[[ Text segment, beginning ]]

A few comments were about boys. ‘Fast solution’ is one attribution [Int 2] and two aspects of control are raised: the lack of control [Int 2] and to control on the calculator [Int 4].

Summary FAR.

Combining the two cases and their symbols, FAR could be considered as a safe strategy and more likely to be performed by a girl. There is a link to rote learning and to follow the teacher. A girl is hardworking, ambitious and careful. When she does not know, she thinks it is better to stop.

CR.

This type of reasoning has novelty, plausibility and mathematical foundation as conditions. Neither of the two cases describing CR, B and E were statistically significant (Sumpter, 2015).

Case B describes a solution using a conventional strategy; however, not following the order, most textbooks would present it:

Case B: Student B is trying to solve following task: Find the largest and smallest values of the function y = 7 + 3x − x ² on the interval [−1, 5].

B: Hold on. Second degree… it only turns once. Then either the smallest or the largest must be at the border of the interval.

B calculates the function values for x = −1 (y = 3) and x = 5 (y = −3).

B: And it only changes direction once… so it is either one of these [draws with the hand in the air ∪] or one of these [draws with the hand in the air ∩]. Ok, it is one of these [∩] since it is minus in front of x ². [differentiate and puts it equal to zero, arriving with y = 9.25 when x = 1.5]

B: Ok, largest value must be 9.25 and smallest −3.

Gender Symbols.

The largest proportion of the responses to case B is ‘no difference’, and the situation is similar with the written comments. Half of them are about ‘no difference’ saying that this is a standard solution, and it is produced by a good student [Q10, Q34, Q35, Q46]. One teacher says that this is a girl since she ‘Follows a strict solution method’ [Q30]. Analysing the arguments given in the interview, the responses are equally nuanced. One teacher chose neutral; this is a correct conclusion and it is carefully performed and it could be a good boy or a good girl [Int 1]. One teacher says it is a boy, a good boy with the argument that clever students more often are boys [Int 3]. Standard algorithm is assigned to girls in two different ways:

They use more formal mathematics. [Girls] follow the standard algorithm, the book steers them. Boys are not affected in the same way [Int 2]; It is more typical that a boy is reasoning. A girl would have followed a more traditional strategy [Int 4].

These two teachers use the same property assigned to the same gender for arguing for two different results: to follow a traditional strategy is a female behaviour. In this case, the same attribution is made. One teacher picks out the graphical element of the reasoning:

It is a guy… it is too ‘swooshy’. To draw with your hand, I’ve seen several of my guys doing that. […] Their verbal language is not… They feel comfortable to illustrate [Int 5].

According to this teacher, girls are more verbal and boys more graphical including using tools (here drawing with your hands).

[[ Text segment, end ]]
[[ Exercise data, beginning ]]

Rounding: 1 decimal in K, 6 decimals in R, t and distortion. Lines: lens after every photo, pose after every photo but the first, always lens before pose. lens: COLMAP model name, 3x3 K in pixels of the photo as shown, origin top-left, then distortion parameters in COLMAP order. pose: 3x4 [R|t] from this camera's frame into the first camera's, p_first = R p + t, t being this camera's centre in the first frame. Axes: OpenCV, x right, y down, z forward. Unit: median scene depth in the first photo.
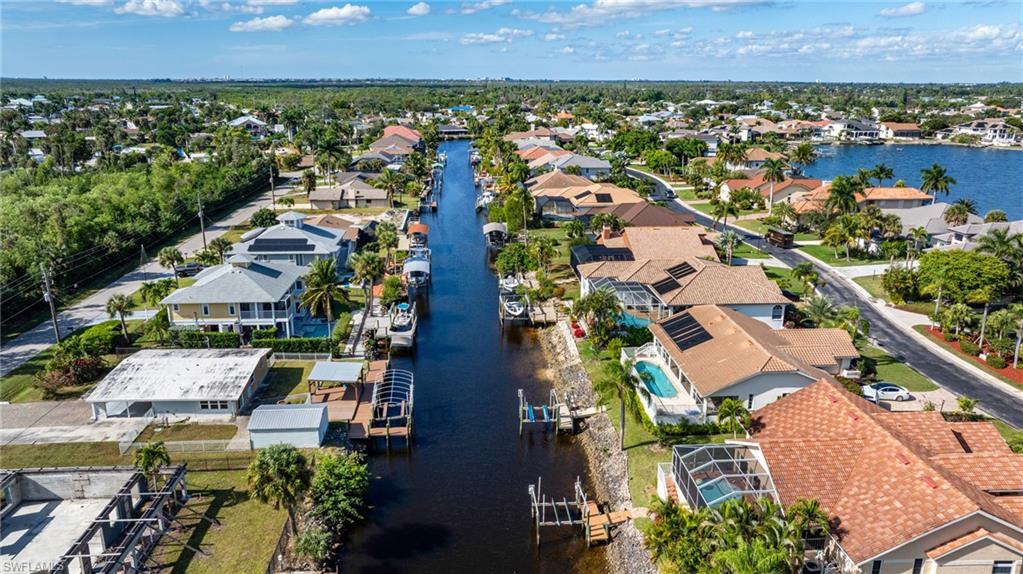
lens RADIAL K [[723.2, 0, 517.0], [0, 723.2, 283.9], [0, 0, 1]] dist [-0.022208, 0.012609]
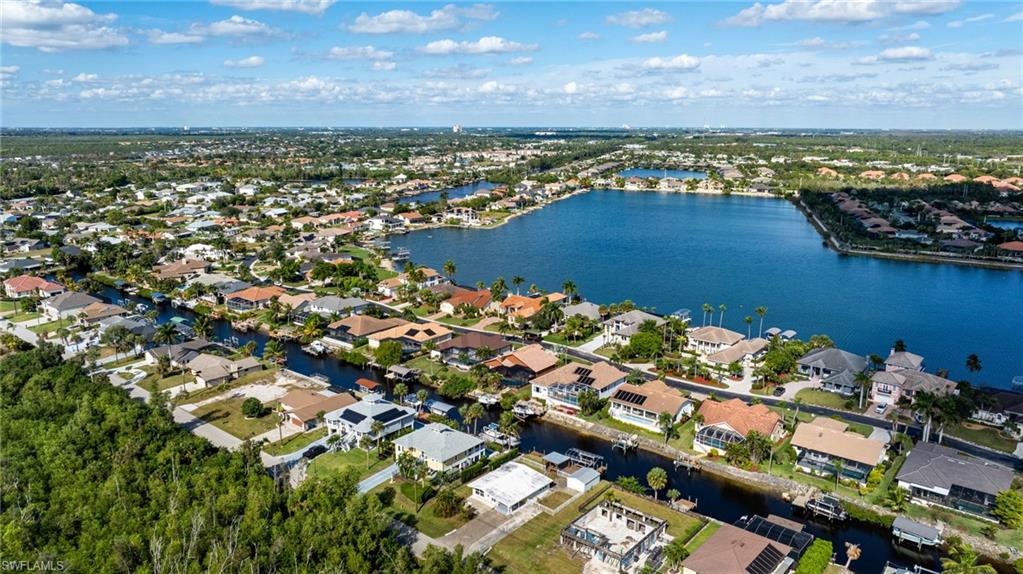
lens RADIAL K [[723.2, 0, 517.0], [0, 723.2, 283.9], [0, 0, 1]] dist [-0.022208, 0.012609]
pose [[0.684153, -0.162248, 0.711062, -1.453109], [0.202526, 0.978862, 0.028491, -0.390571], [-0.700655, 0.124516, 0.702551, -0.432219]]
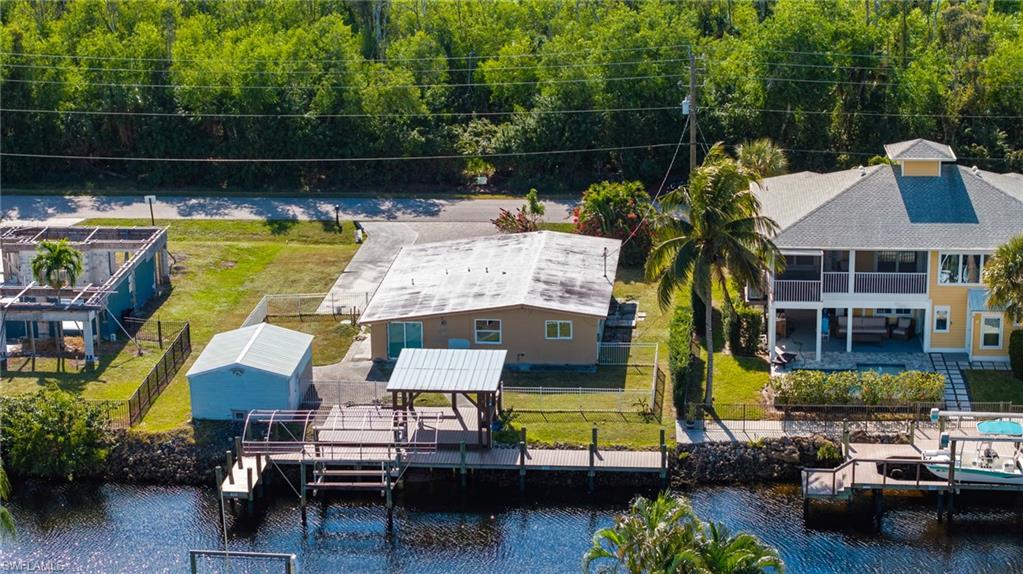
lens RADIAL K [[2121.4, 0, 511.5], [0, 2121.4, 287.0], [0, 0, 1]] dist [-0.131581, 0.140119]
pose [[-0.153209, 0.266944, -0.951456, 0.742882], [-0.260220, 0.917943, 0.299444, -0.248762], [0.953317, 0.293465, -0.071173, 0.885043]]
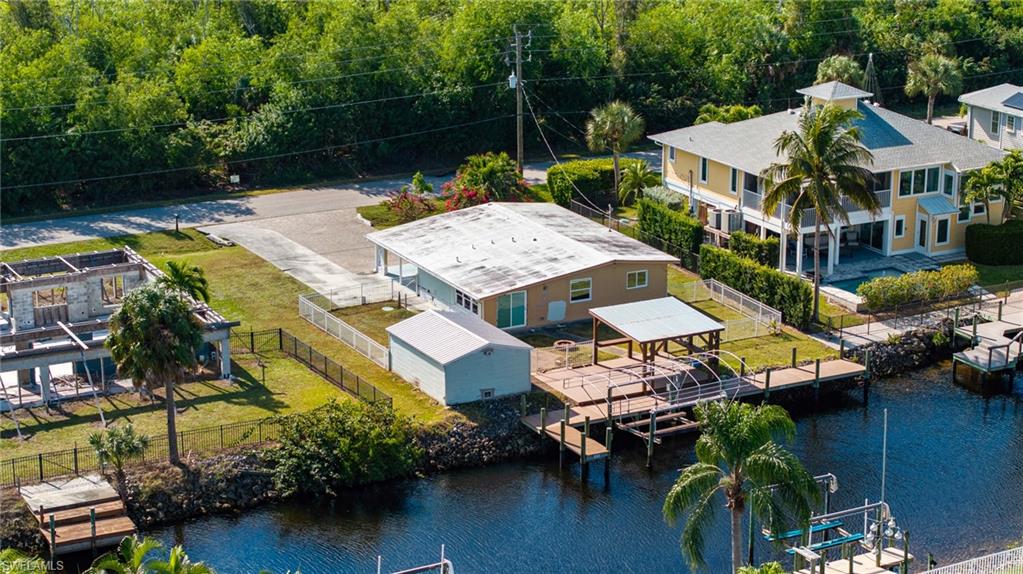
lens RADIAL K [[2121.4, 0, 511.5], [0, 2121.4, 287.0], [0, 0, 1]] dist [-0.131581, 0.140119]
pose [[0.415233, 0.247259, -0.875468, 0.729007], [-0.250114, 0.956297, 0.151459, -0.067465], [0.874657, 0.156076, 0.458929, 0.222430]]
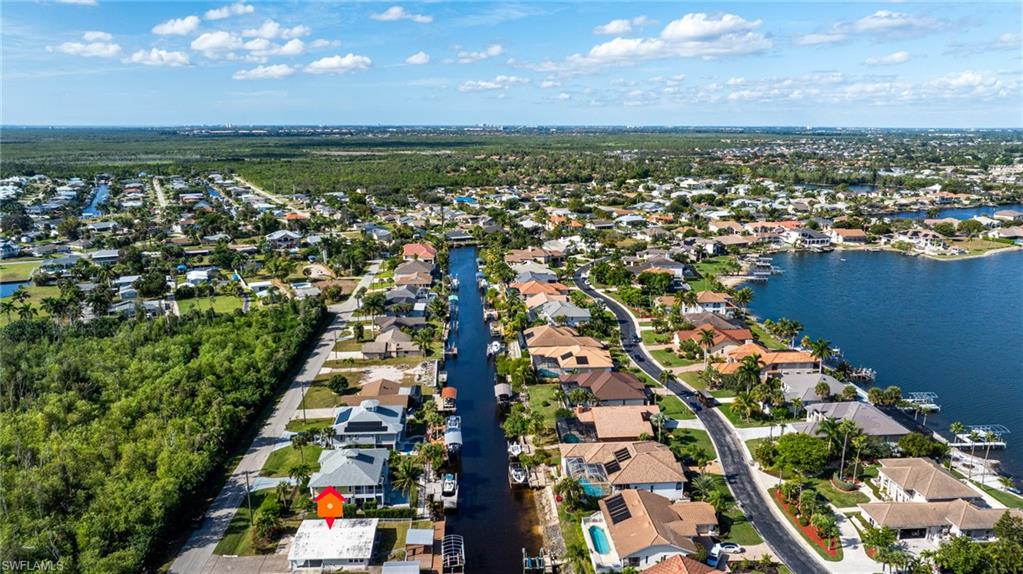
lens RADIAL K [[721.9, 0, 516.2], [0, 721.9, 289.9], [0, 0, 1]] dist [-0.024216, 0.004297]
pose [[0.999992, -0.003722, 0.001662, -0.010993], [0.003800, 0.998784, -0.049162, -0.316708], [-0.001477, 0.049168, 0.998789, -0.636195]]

[[ Exercise data, end ]]

*Assignment*
In the text on teachers' gender attributions for mathematical reasoning, what largest and smallest values of the function does Student B conclude?

*Problem solution*
Largest 9.25 and smallest −3.